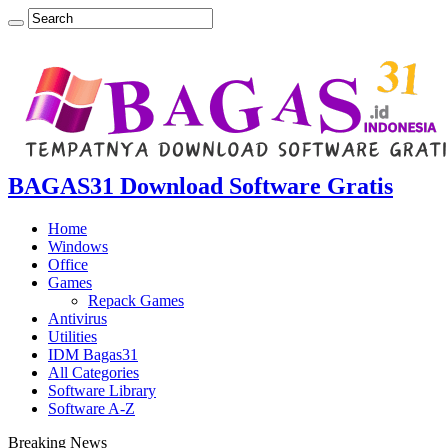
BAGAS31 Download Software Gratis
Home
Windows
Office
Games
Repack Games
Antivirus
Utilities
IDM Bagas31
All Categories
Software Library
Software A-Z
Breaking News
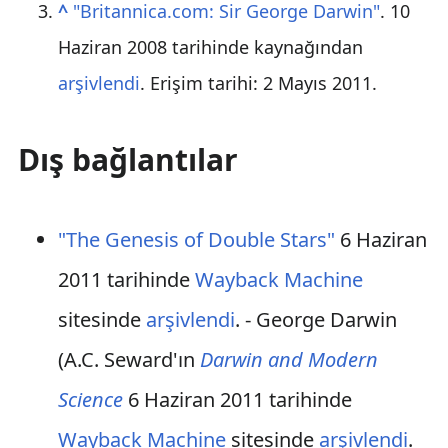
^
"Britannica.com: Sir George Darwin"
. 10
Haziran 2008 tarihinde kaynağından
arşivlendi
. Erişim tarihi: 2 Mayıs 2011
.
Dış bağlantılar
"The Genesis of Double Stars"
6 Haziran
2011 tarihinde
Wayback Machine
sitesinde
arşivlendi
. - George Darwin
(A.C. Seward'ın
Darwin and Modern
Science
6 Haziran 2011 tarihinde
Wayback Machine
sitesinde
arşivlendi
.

...

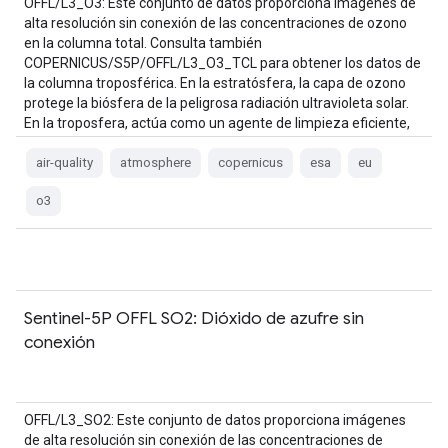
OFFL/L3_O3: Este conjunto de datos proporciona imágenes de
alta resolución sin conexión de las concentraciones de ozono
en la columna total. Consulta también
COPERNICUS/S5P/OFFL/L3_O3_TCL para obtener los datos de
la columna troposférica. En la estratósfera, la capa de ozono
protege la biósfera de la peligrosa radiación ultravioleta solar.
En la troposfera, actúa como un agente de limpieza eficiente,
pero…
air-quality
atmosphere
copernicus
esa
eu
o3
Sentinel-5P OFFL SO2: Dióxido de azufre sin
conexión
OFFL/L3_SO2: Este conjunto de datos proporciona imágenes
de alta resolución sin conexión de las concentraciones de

--

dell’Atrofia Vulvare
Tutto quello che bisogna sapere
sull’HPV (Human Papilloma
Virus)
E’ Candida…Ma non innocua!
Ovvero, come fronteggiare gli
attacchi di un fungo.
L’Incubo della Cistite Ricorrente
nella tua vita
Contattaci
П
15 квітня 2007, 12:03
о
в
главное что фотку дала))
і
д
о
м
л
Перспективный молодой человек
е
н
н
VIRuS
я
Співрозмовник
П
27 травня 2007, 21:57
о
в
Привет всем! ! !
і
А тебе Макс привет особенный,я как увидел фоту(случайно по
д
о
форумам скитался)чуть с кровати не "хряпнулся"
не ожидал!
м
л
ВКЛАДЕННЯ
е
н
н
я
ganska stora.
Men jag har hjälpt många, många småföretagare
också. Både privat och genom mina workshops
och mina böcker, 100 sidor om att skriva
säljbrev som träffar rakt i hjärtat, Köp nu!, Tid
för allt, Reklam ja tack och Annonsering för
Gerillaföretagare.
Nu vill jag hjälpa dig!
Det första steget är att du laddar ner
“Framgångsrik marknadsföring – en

▶ Task statement
From the material above, retype precisely the lines between the line holding "E’ Candida…Ma non innocua!" and the line holding "marknadsföring – en", inclusive, and nothing beyond them.

▶ The answer
E’ Candida…Ma non innocua!
Ovvero, come fronteggiare gli
attacchi di un fungo.
L’Incubo della Cistite Ricorrente
nella tua vita
Contattaci
П
15 квітня 2007, 12:03
о
в
главное что фотку дала))
і
д
о
м
л
Перспективный молодой человек
е
н
н
VIRuS
я
Співрозмовник
П
27 травня 2007, 21:57
о
в
Привет всем! ! !
і
А тебе Макс привет особенный,я как увидел фоту(случайно по
д
о
форумам скитался)чуть с кровати не "хряпнулся"
не ожидал!
м
л
ВКЛАДЕННЯ
е
н
н
я
ganska stora.
Men jag har hjälpt många, många småföretagare
också. Både privat och genom mina workshops
och mina böcker, 100 sidor om att skriva
säljbrev som träffar rakt i hjärtat, Köp nu!, Tid
för allt, Reklam ja tack och Annonsering för
Gerillaföretagare.
Nu vill jag hjälpa dig!
Det första steget är att du laddar ner
“Framgångsrik marknadsföring – en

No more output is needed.